Chairs and prayers

Like setting a perfect table for a grand banquet

I’ve been setting up chairs at our church since 1991. When I began, we were meeting in temporary places—a school, a fire station, and even a bar for a time. Setting up chairs and taking them down after worship is routine business for migrant churches.

I have handled many chairs over the years. There were the fancy wooden chairs at the Duck Blind Lounge. I used to set them up in three rows around three sides of the dance floor, facing the bar. If you got bored during my sermon, you could check out the variety of beers available on tap or look at the sign that told you when happy hour began.

You don’t see that in church very often.

Then we met in an elementary school cafeteria/auditorium and sat on plastic stacking chairs in primary colors with shiny metal legs. The room was so huge and awful, with its florescent lighting and checkerboard tiles, that I could never work up the energy to do anything fancy with the chairs. Four rows forming half-circles facing the stage. No aisles.

After we left the school we met in a church on Saturday nights. Heavy, wooden chairs with fabric seats were connected to each other on the sides, so that you could make perfectly straight rows that looked almost like pews. They were my least favorite chairs. I was forever fussing with them, tugging them loose from each other and turning most of them around backward to keep members of our 40-something congregation from sitting in the back row.

When we moved into our own building in December of 1999, I had been setting up chairs for almost a decade. Like many first church buildings, ours is a multipurpose one with—you guessed it—stackable chairs. Seven years have gone by. Seven more years of setting up chairs. Didn’t Jacob receive his due reward after seven years of additional labor? I don’t want a second wife, but in a modern twist to the story, I do fantasize about a second chair dolly.

With 16 years of experience behind me, I feel I’ve earned the right to speak with some authority on the subject of setting up chairs for worship. Here are the stages you go through when you set up chairs for many years:

Excitement—the shortest stage. It only lasts about halfway through your first Sunday.

Resignation—the “Whatever, someone’s gotta do it” stage.

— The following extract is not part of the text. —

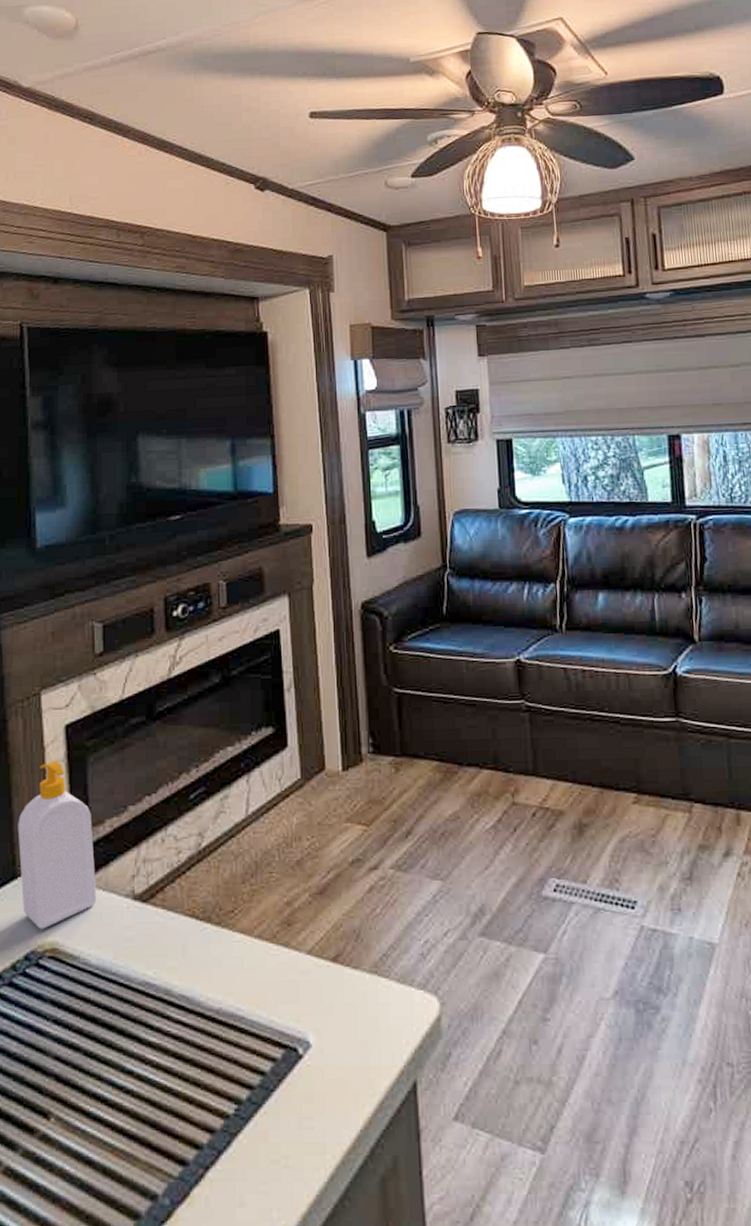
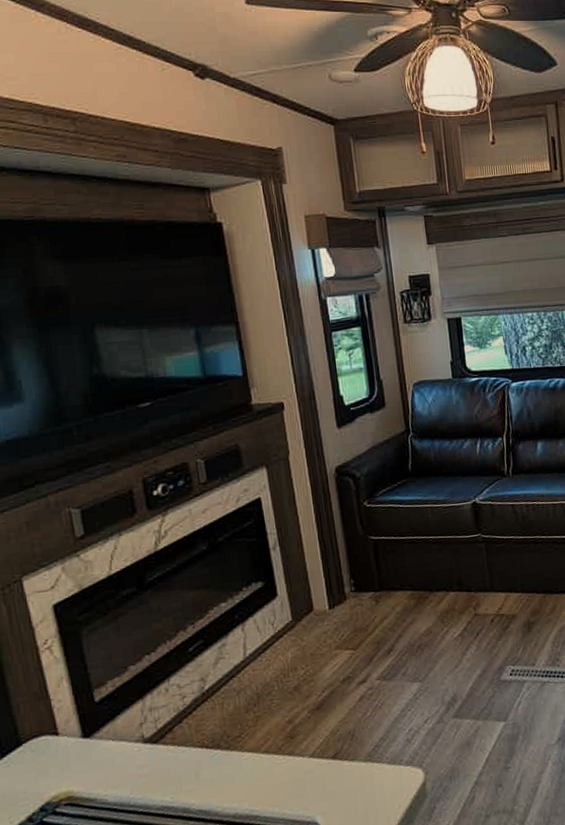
soap bottle: present [17,760,97,930] -> none [15,637,108,784]

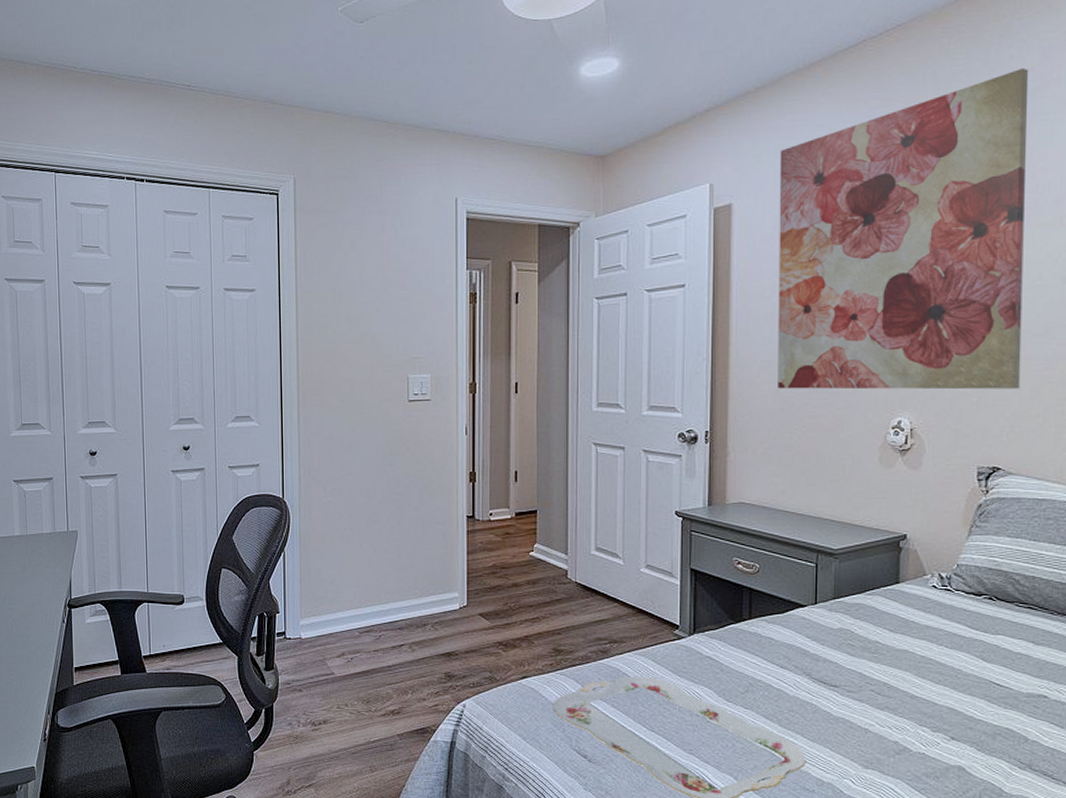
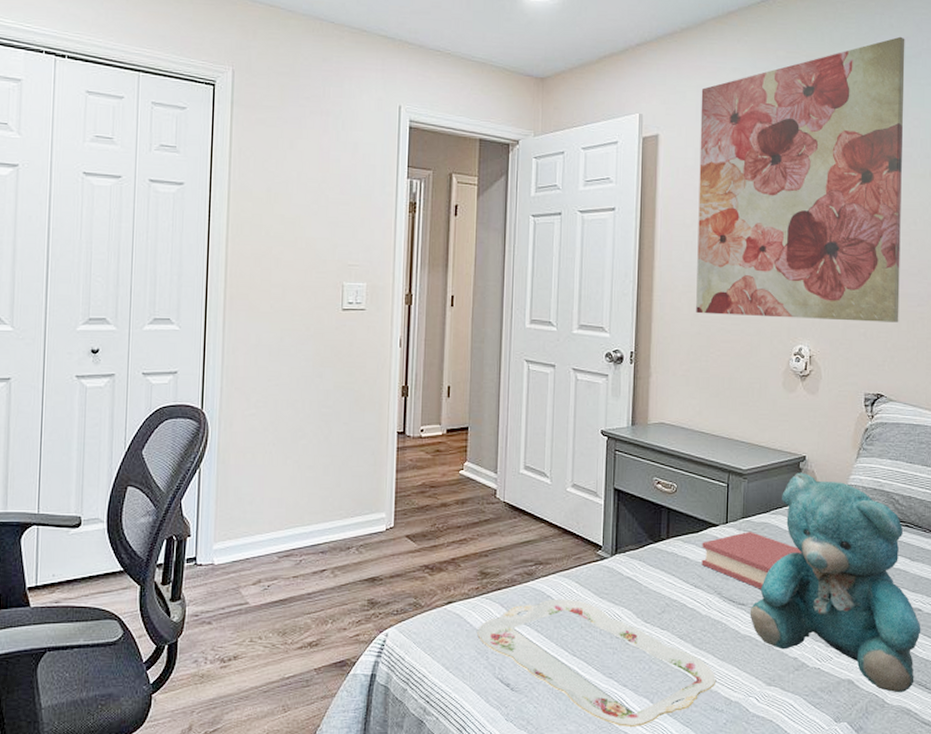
hardback book: none [788,613,903,671] -> present [701,532,802,589]
teddy bear: none [843,551,1047,783] -> present [749,472,921,693]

Irritable boredom—setting up chairs is too mindless a task to get angry about, but the boredom can wear on you.

Acceptance—at some point you stop thinking about the chairs. Setting up chairs is a part of your routine, and you go through it without much thought. Occasionally you forget if you’ve done it and have to go back and look to make sure.

Pride—no one can set up chairs like you. Not faster. Not better. Your lines are always straight, and you know exactly how many chairs you can carry without straining your back. You know where every chair goes, and you are starting to feel a little proud of that. You can scoop up a chair in each hand without slowing down and even spin them around without banging your kneecaps. You have several arrangement styles and perhaps you’ve even named a couple of them, though you wouldn’t admit it.

Love—this last stage comes after carrying out any menial task for your faith community over many years. You begin to see small things as big things and vice versa. Setting up chairs is like offering a cup of cold water in the name of Christ. It’s a small part of the kingdom, but it is your part. It’s been so long since anyone else in the church set up chairs that some people don’t even know how it gets done. You’re like a secret elf working in the darkness and slipping away before anyone sees you.

Occasionally someone will say, “Don’t you have people who could do that for you?” as if the job of setting up chairs is somehow beneath the pastor. Setting up chairs would be a worthy task for me if only to dispel that notion, but the truth is, I want to set up the chairs.

I am the chair master!

It’s common knowledge among old-timers at Covenant Baptist Church that I take care of the chairs. If someone new seems uncomfortable with this or suggests coming early to help me, they will say, “No, leave him alone. He likes to set up the chairs. He’s funny that way.”

I think the magic and the meaning come in this: setting up chairs is a task for which I receive no compensation. It’s not in my job description. And everyone needs a task like this at church, even the pastor. No, especially the pastor.

I’ve been in stage six, the love stage, for about five years now. Setting up chairs is like setting a perfect table for a grand banquet. It’s like watching someone read something you wrote. It’s like peeking around the corner and watching a child play with a toy that you made for her.

Setting up chairs has become a prayer. It is speaking in tongues. It is my own secret prayer language, offered to the heavens in those wonderful moments when no one is at the church but me.